Das ,Essayistische‘ ist ,embodyment‘, ,Verkörperung‘, eine Problematik des Schreibens als Formwerdung, die sich in einer Problematik der Selbstwerdung des schreibenden Subjekts spiegelt. Typologisch lässt sich (wenn auch nicht erschöpfend) feststellen, dass sich diese Problematik in einer Reihe isomorpher Denkfiguren niederschlägt, die zwischen Konstruktion und Dekonstruktion changieren. Dazu gehören eine labile Metaphysik und eine ebenso labile Subjektkonstruktion. Diese Figuren konstituieren keine „Schreibweise“, sondern sind eingebunden in das Wirken einer ,Praxis‘, die jenen Zwischenraum von ,process‘ und ,product‘ als Aporie ausformuliert. Ich möchte daher das ,Essayistische‘ in seiner Dimension als ,Praxis‘ näher betrachten und diese als Suche nach einer ,möglichen‘ Form (sei es ein Wissen, das Subjekt, der gestaltete Text, oder die Wahrheit selbst) beschreiben, deren aporetische Struktur in den Metaphern von Weg und Lichtung evoziert wird. Die problematische ,Praxis‘ einer Formwerdung ist im Falle des ,Essayistischen‘, wie oben bereits erwähnt, verbunden mit einer ,Selbstwerdung‘ des schreibenden Subjekts.
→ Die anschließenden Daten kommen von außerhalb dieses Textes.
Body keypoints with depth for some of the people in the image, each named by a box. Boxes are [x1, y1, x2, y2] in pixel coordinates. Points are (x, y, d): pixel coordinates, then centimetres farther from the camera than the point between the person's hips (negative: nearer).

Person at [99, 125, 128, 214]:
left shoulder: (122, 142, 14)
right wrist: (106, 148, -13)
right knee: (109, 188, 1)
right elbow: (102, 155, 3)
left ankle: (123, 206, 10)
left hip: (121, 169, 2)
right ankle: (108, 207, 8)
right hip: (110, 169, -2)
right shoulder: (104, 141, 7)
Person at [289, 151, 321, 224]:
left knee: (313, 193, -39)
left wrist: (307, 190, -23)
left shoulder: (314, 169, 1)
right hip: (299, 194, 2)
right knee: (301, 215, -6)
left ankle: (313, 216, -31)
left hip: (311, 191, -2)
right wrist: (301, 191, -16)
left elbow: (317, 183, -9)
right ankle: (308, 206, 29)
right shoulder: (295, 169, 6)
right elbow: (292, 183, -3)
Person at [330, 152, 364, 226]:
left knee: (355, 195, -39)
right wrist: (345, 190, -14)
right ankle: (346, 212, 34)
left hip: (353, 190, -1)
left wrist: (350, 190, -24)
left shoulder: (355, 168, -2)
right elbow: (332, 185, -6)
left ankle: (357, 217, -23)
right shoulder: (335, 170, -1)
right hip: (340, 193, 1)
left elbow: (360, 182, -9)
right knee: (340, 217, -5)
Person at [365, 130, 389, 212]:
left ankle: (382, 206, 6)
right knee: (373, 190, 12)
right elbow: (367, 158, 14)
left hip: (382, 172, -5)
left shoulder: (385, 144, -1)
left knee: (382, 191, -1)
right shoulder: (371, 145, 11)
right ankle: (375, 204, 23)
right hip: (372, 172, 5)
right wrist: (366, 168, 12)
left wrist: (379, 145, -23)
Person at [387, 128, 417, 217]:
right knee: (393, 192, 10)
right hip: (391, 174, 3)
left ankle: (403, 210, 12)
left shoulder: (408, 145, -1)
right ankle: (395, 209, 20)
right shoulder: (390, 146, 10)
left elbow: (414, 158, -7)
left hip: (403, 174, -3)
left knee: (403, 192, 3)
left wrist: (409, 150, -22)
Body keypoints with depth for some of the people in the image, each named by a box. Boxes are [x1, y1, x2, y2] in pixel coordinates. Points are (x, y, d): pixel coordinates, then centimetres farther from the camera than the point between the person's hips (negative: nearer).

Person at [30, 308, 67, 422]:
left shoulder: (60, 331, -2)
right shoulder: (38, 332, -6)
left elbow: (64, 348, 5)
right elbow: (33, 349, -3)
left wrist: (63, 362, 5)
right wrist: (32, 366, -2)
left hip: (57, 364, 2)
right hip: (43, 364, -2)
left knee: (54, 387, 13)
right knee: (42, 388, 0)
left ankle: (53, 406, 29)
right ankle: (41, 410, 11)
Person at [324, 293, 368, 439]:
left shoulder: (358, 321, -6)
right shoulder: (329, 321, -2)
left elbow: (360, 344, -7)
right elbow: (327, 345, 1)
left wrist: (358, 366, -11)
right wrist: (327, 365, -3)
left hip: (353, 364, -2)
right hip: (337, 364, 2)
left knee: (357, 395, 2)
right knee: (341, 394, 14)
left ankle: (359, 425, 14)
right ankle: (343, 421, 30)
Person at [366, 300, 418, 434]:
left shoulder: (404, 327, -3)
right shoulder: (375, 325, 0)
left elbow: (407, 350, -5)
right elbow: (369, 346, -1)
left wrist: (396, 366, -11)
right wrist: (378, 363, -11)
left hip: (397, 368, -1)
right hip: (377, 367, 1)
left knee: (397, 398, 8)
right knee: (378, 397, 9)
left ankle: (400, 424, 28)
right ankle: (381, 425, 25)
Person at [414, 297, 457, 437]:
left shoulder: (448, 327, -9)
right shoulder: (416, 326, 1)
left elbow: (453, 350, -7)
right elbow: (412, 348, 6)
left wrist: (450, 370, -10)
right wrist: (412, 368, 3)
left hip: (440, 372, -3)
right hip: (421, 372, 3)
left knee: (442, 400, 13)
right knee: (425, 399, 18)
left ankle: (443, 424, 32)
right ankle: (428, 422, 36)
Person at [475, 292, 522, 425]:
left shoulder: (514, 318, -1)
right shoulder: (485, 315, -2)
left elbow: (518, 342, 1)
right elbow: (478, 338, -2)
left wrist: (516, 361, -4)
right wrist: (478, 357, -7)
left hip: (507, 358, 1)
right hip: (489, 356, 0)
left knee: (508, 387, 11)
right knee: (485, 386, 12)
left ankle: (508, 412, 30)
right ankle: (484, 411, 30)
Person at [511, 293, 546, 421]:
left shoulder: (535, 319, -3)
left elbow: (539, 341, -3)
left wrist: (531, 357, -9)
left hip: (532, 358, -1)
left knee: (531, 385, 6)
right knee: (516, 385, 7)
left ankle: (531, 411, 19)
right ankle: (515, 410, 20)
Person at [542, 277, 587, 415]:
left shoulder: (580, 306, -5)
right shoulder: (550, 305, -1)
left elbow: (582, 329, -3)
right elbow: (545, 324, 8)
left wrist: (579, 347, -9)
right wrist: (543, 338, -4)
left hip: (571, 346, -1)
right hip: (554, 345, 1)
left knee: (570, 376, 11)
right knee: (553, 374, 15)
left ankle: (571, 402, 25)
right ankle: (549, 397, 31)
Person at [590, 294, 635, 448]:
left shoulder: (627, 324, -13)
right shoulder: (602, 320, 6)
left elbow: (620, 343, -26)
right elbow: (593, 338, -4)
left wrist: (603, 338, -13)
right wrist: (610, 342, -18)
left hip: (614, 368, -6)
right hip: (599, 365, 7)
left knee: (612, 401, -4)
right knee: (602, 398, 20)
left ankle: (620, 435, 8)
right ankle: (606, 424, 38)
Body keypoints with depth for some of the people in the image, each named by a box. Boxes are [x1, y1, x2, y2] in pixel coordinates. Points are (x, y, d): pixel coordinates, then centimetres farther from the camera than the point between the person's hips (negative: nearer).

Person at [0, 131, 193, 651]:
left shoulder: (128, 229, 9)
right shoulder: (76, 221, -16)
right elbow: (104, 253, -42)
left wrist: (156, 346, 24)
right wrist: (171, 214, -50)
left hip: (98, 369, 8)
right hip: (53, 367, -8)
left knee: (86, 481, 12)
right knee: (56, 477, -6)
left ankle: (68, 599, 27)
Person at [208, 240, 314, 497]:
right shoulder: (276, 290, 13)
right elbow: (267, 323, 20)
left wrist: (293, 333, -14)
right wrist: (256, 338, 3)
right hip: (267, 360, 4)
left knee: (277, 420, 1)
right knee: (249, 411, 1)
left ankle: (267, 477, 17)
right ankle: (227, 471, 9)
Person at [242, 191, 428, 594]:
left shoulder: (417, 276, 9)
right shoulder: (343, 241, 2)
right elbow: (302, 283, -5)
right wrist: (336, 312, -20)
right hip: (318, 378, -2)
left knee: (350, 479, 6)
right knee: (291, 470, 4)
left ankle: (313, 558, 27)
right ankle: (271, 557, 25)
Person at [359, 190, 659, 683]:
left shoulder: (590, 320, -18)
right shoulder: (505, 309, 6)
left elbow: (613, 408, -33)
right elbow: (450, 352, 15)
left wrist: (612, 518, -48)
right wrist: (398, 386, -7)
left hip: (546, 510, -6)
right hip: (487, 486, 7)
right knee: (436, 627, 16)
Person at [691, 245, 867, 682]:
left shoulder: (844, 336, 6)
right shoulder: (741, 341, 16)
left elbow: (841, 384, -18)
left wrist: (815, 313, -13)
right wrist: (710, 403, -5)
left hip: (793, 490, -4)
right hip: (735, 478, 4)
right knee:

Zur Beschreibung dieser Bewegung schlage ich zwei mögliche Wege vor: Zunächst möchte ich versuchen, sie psychoanalytisch nach Lacan als ein Schreiben im ,Spiegelstadium‘ zu erfassen, das vor allem den Aspekt der ,Selbstwerdung‘ innerhalb eines dynamischen Wechselverhältnisses von Symbolischem und Imaginärem berührt. Zur Erweiterung der Diskussionsgrundlage will ich in dem Octavio Paz gewidmeten Analyseteil anschließend Julia Kristevas Begriff der „Textpraxis“ für das ,Essayistische‘ erproben und deren Operationen auf einer textuellen Tiefenebene sichtbar – oder hörbar – machen.